Pendant des millénaires, ce sont les paysans qui ont développé et conservé toute la biodiversité cultivée. Au siècle dernier apparut la profession de semencier, qui a concentré et spécialisé la production et la sélection des variétés agricoles : il est plus rentable de commercialiser en grande quantité une variété « standard », que le paysan doit racheter chaque année, qu’en petites quantités un grand nombre de variétés locales, que le paysan peut réutiliser et adapter à son territoire et à son climat. Avec la disparition des semences paysannes, la biodiversité cultivée est en danger. Sauvegarder et augmenter la diversité des semences et plants agricoles a non seulement un impact direct sur la biodiversité cultivée nécessaire à une alimentation saine et diversifiée, mais également un impact indirect important sur la biodiversité sauvage, car l’agriculture occupe 54 % de notre territoire. Toute uniformisation des cultures conduit à un appauvrissement de la faune, de la flore et des micro-organismes associés.
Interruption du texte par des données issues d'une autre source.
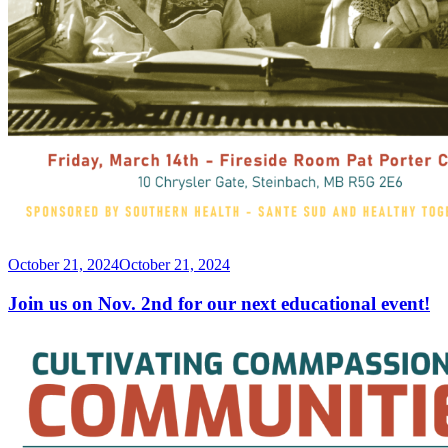
Posted
October 21, 2024
October 21, 2024
on
Join us on Nov. 2nd for our next educational event!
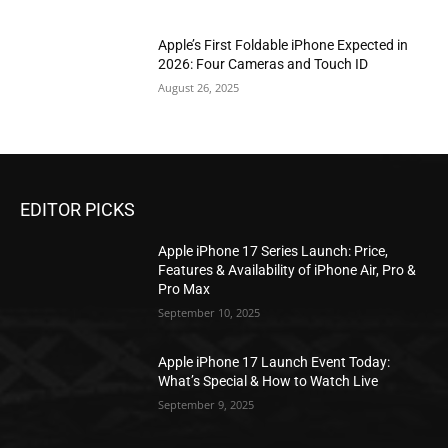
Apple’s First Foldable iPhone Expected in
2026: Four Cameras and Touch ID
August 26, 2025
EDITOR PICKS
Apple iPhone 17 Series Launch: Price,
Features & Availability of iPhone Air, Pro &
Pro Max
September 10, 2025
Apple iPhone 17 Launch Event Today:
What’s Special & How to Watch Live
September 9, 2025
Or, la biodiversité cultivée se réduit de plus en plus sous l’effet de :

  • l’uniformisation des pratiques agricoles, qui s’appuient sur l’utilisation de variétés standardisées peu nombreuses,
  • la réglementation sur les semences et plants, qui limite fortement la diversité à la disposition des paysans,
  • la pression des semenciers industriels, qui tentent d’interdire ou de taxer l’utilisation des semences de ferme, d’interdire les échanges de semences entre agriculteurs et la commercialisation des semences à usage amateur – alors que les textes internationaux les recommandent,
  • le manque de moyens des organismes de recherche publique, qui tendent à conserver les vieilles variétés «dans des frigos» sans les cultiver, ce qui ne leur permet pas de co-évoluer avec leur milieu, et le manque de volonté politique pour appuyer leur conservation et leur renouvellement en cultures vivantes dans les fermes.

En cette année mondiale de la biodiversité, n’oublions pas le rôle essentiel des paysans et des jardiniers amateurs dans la conservation et le renouvellement de la biodiversité des espaces cultivés et naturels. Le choix de variétés paysannes localement adaptées permet de mettre en oeuvre des techniques agricoles économes en intrants et en eau, voire de se passer entièrement d’engrais chimiques et de pesticides de synthèse : il est donc le point de départ d’autres pratiques agricoles, respectueuses de la vie et des milieux naturels.